The reason has to do with mercury vapor pressure within the lamp, which depends on temperature.
Some fluorescent bulbs, most commonly compact versions, use a mercury amalgam to extend the optimal bulb operating temperature to higher values. Mercury amalgams are alloys of mercury and other metals. The amalgam stabilizes the mercury vapor pressure when bulb temperatures rise.
Amalgam fluorescent lamps achieve over 90% of light output over a wider temperature range than standard fluorescent. However, these lamps also take longer to reach full light output on start-up than standard fluorescent.

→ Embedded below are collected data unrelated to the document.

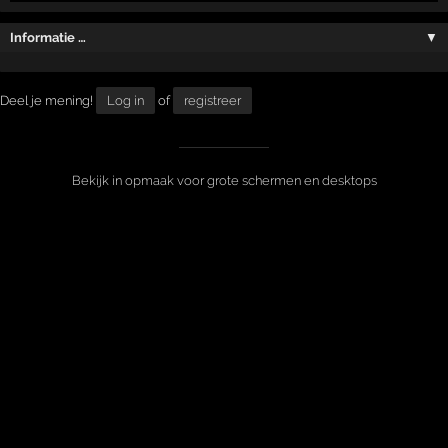
Informatie …
▼
Deel je mening!
Log in
of
registreer
Bekijk in opmaak voor grote schermen en desktops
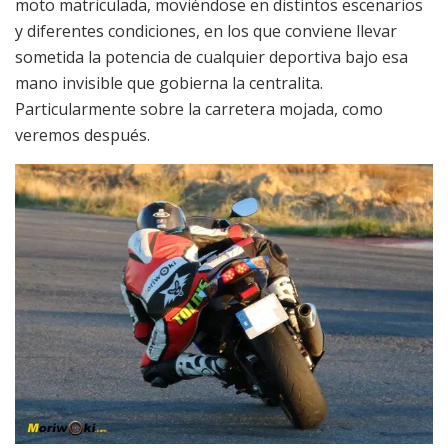
moto matriculada, moviéndose en distintos escenarios
y diferentes condiciones, en los que conviene llevar
sometida la potencia de cualquier deportiva bajo esa
mano invisible que gobierna la centralita.
Particularmente sobre la carretera mojada, como
veremos después.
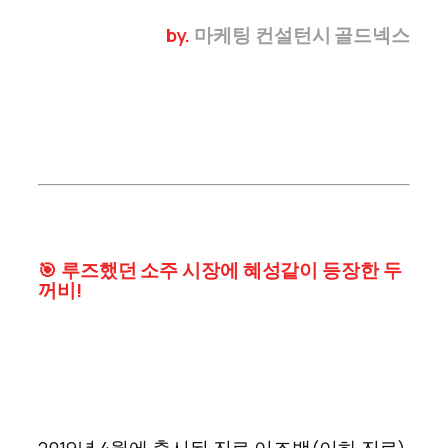
by.
마케팅 컨설턴시 골드넥스
🎯
루즈했던 소주 시장에 혜성같이 등장한 두
꺼비!
2019년 4월에 출시된 진로 이즈백(이하 진로)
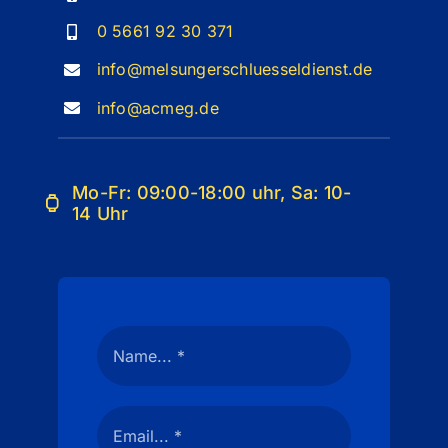
0 5661 92 30 371
info@melsungerschluesseldienst.de
info@acmeg.de
Mo-Fr: 09:00-18:00 uhr, Sa: 10-
14 Uhr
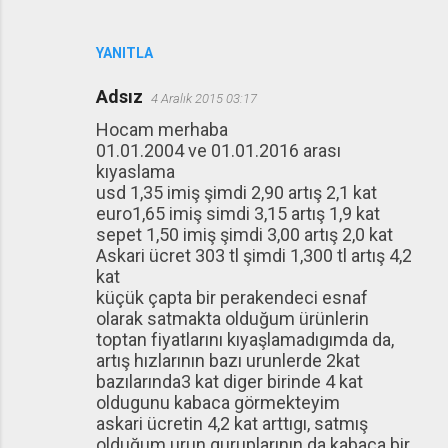
YANITLA
Adsız
4 Aralık 2015 03:17
Hocam merhaba
01.01.2004 ve 01.01.2016 arası
kıyaslama
usd 1,35 imiş şimdi 2,90 artış 2,1 kat
euro1,65 imiş simdi 3,15 artış 1,9 kat
sepet 1,50 imiş şimdi 3,00 artış 2,0 kat
Askari ücret 303 tl şimdi 1,300 tl artış 4,2
kat
küçük çapta bir perakendeci esnaf
olarak satmakta olduğum ürünlerin
toptan fiyatlarını kıyaşlamadıgımda da,
artış hızlarının bazı urunlerde 2kat
bazılarında3 kat diger birinde 4 kat
oldugunu kabaca görmekteyim
askari ücretin 4,2 kat arttıgı, satmış
olduğum urun guruplarının da kabaca bir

For household and commercial architectural lighting, this extra delay in a fluorescent bulb reaching full light output may be a dealbreaker. Especially in areas like closets where the light may only be on a short while, a slow warm-up time may be unacceptable.
Fluorescent lamps using this technology can usually be identified by their part numbers, which will contain HO or VHO, indicating high output or very high output. These lamps operate at 800mA or 1,500mA, compared to standard fluorescents at 430mA.
Amalgam is important for applications such as recessed downlights where heat can easily accumulate, particularly if the lights are on for a long period of time and the ambient room temperature is relatively high. They are also important in applications where more light is required from one bulb, where adding bulbs of a longer length or increasing the number of bulbs is impractical.
Amalgam is also used in higher output ultraviolet bulbs, where manufacturers can get more UV output from the lamp compared to a standard lamp of the same length. This can be helpful in quickly curing inks as they are printed on specialty materials.
Germicidal bulbs also come in UV amalgam versions and are some of the highest output bulbs available. They require ballasts that can drive these lamps at the proper current. HO and VHO ballasts are more uncommon than regular fluorescent or ultraviolet ballasts, and are usually noticeably more expensive.
Amalgam technology is useful in extending the life of existing fluorescent and CFL bulbs, and can be critical in industrial and commercial applications where higher output from lamps is required. For the same length of bulb, they can have nearly double or triple the output of light or ultraviolet radiation, which may more than justify the increased price of the bulbs and fluorescent ballasts required to drive them.